● Task item: In the material below, some lines carry "data". Copy each such line.

** Record extracts follows **

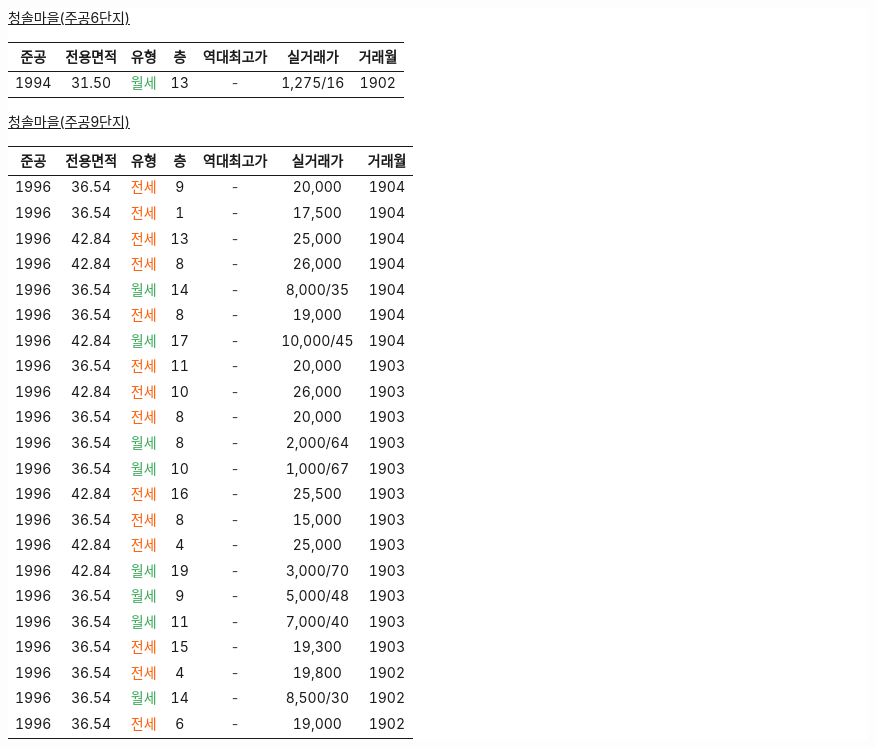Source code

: 
<script async src="//pagead2.googlesyndication.com/pagead/js/adsbygoogle.js"></script>

<ins class="adsbygoogle"
     style="display:block"
     data-ad-client="ca-pub-2446590836940007"
     data-ad-slot="1659523306"
     data-ad-format="auto"
     data-full-width-responsive="true"></ins>
<script>
(adsbygoogle = window.adsbygoogle || []).push({});
</script>


[청솔마을(주공6단지)](https://search.naver.com/search.naver?query=%EA%B2%BD%EA%B8%B0%EB%8F%84+%EC%84%B1%EB%82%A8%EC%8B%9C+%EB%B6%84%EB%8B%B9%EA%B5%AC+%EA%B8%88%EA%B3%A1%EB%8F%99+%EC%B2%AD%EC%86%94%EB%A7%88%EC%9D%84%28%EC%A3%BC%EA%B3%B56%EB%8B%A8%EC%A7%80%29)

|준공|전용면적|유형|층|역대최고가|실거래가|거래월|
|:---:|:---:|:---:|:---:|:---:|:---:|:---:|
|1994|31.50|<span style="color:#34a853">월세</span>|13|<span style="color:#444444">-</span>|1,275/16|1902|

[청솔마을(주공9단지)](https://search.naver.com/search.naver?query=%EA%B2%BD%EA%B8%B0%EB%8F%84+%EC%84%B1%EB%82%A8%EC%8B%9C+%EB%B6%84%EB%8B%B9%EA%B5%AC+%EA%B8%88%EA%B3%A1%EB%8F%99+%EC%B2%AD%EC%86%94%EB%A7%88%EC%9D%84%28%EC%A3%BC%EA%B3%B59%EB%8B%A8%EC%A7%80%29)

|준공|전용면적|유형|층|역대최고가|실거래가|거래월|
|:---:|:---:|:---:|:---:|:---:|:---:|:---:|
|1996|36.54|<span style="color:#ff5a00">전세</span>|9|<span style="color:#444444">-</span>|20,000|1904|
|1996|36.54|<span style="color:#ff5a00">전세</span>|1|<span style="color:#444444">-</span>|17,500|1904|
|1996|42.84|<span style="color:#ff5a00">전세</span>|13|<span style="color:#444444">-</span>|25,000|1904|
|1996|42.84|<span style="color:#ff5a00">전세</span>|8|<span style="color:#444444">-</span>|26,000|1904|
|1996|36.54|<span style="color:#34a853">월세</span>|14|<span style="color:#444444">-</span>|8,000/35|1904|
|1996|36.54|<span style="color:#ff5a00">전세</span>|8|<span style="color:#444444">-</span>|19,000|1904|
|1996|42.84|<span style="color:#34a853">월세</span>|17|<span style="color:#444444">-</span>|10,000/45|1904|
|1996|36.54|<span style="color:#ff5a00">전세</span>|11|<span style="color:#444444">-</span>|20,000|1903|
|1996|42.84|<span style="color:#ff5a00">전세</span>|10|<span style="color:#444444">-</span>|26,000|1903|
|1996|36.54|<span style="color:#ff5a00">전세</span>|8|<span style="color:#444444">-</span>|20,000|1903|
|1996|36.54|<span style="color:#34a853">월세</span>|8|<span style="color:#444444">-</span>|2,000/64|1903|
|1996|36.54|<span style="color:#34a853">월세</span>|10|<span style="color:#444444">-</span>|1,000/67|1903|
|1996|42.84|<span style="color:#ff5a00">전세</span>|16|<span style="color:#444444">-</span>|25,500|1903|
|1996|36.54|<span style="color:#ff5a00">전세</span>|8|<span style="color:#444444">-</span>|15,000|1903|
|1996|42.84|<span style="color:#ff5a00">전세</span>|4|<span style="color:#444444">-</span>|25,000|1903|
|1996|42.84|<span style="color:#34a853">월세</span>|19|<span style="color:#444444">-</span>|3,000/70|1903|
|1996|36.54|<span style="color:#34a853">월세</span>|9|<span style="color:#444444">-</span>|5,000/48|1903|
|1996|36.54|<span style="color:#34a853">월세</span>|11|<span style="color:#444444">-</span>|7,000/40|1903|
|1996|36.54|<span style="color:#ff5a00">전세</span>|15|<span style="color:#444444">-</span>|19,300|1903|
|1996|36.54|<span style="color:#ff5a00">전세</span>|4|<span style="color:#444444">-</span>|19,800|1902|
|1996|36.54|<span style="color:#34a853">월세</span>|14|<span style="color:#444444">-</span>|8,500/30|1902|
|1996|36.54|<span style="color:#ff5a00">전세</span>|6|<span style="color:#444444">-</span>|19,000|1902|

** End of Record extracts **

● Solution to the problem:
     data-ad-client="ca-pub-2446590836940007"
     data-ad-slot="1659523306"
     data-ad-format="auto"
     data-full-width-responsive="true"></ins>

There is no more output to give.